Helen Hayes MP says public parks are victims of government cuts

For me, one of the best things about last year was being introduced to Parkrun for the first time.

Parkrun is a free, organised 5 kilometre run which takes place in hundreds of parks up and down the country every Saturday morning at 9am.  As someone who had never been good at sport, I was a bit daunted to receive an invitation in September to join one of the Parkruns in my constituency.  I accepted the invitation and ran/staggered my way around the course.  The surprise was not only that I managed to complete the run, but how good it made me feel both physically and mentally, and now even though I don’t run very fast, I try to make it to Parkrun on a Saturday morning whenever I can.

In Parliament, I sit on the Communities and Local Government Select Committee, which has just published a report on Parks.  We took evidence from across the country about what people think about their local parks and the challenges parks are currently facing.
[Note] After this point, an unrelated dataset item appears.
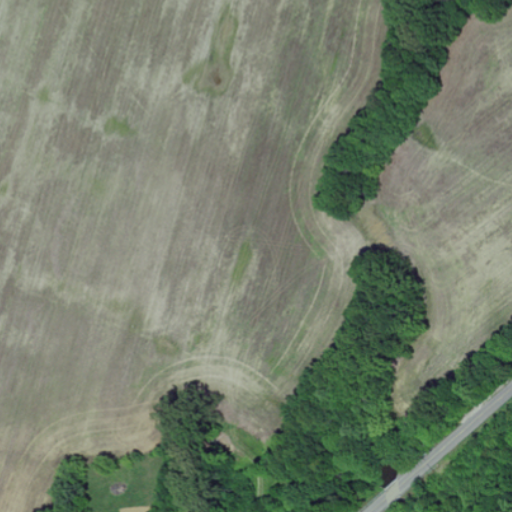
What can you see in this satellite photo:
road: (443, 452)
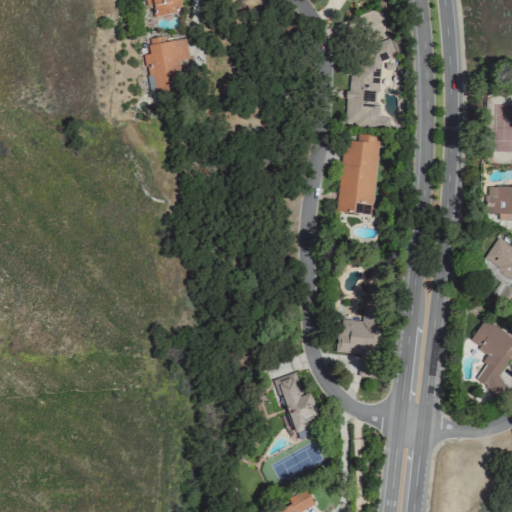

Our report reflected what I already knew – that people value their local parks enormously, and that parks contribute significantly to improved physical and mental health, as well as helping to address important challenges like air pollution and climate change.  They also bring our communities together, whether it is children and their parents at Saturday morning sports clubs, joggers and cyclists of all ages, families picnicking, dog walkers or older residents enjoying the fresh air, parks are places that everyone can enjoy regardless of their background or income.

However, across the country  council budgets have come under pressure as our councils have had their funding cut first by the Tory and Lib Dem coalition and now by this Tory government.   Here in Southwark, we have excellent parks – including 25 Green Flag parks – and the council has worked hard to protect and enhance our parks and green spaces.  Our parks are well maintained, offer a wide range of facilities and enjoy invaluable support from volunteers.  But across the country, budgets for parks management have been cut by as much as 97%.

Our Parliamentary report on parks calls for councils to publish a plan for parks working in partnership with the local Health and Wellbeing Board so that their value, particularly to physical and mental health, is properly recognised.  It is time the government stopped unfairly cutting council budgets and provided the funding we need to maintain the services we rely on, including our much loved parks.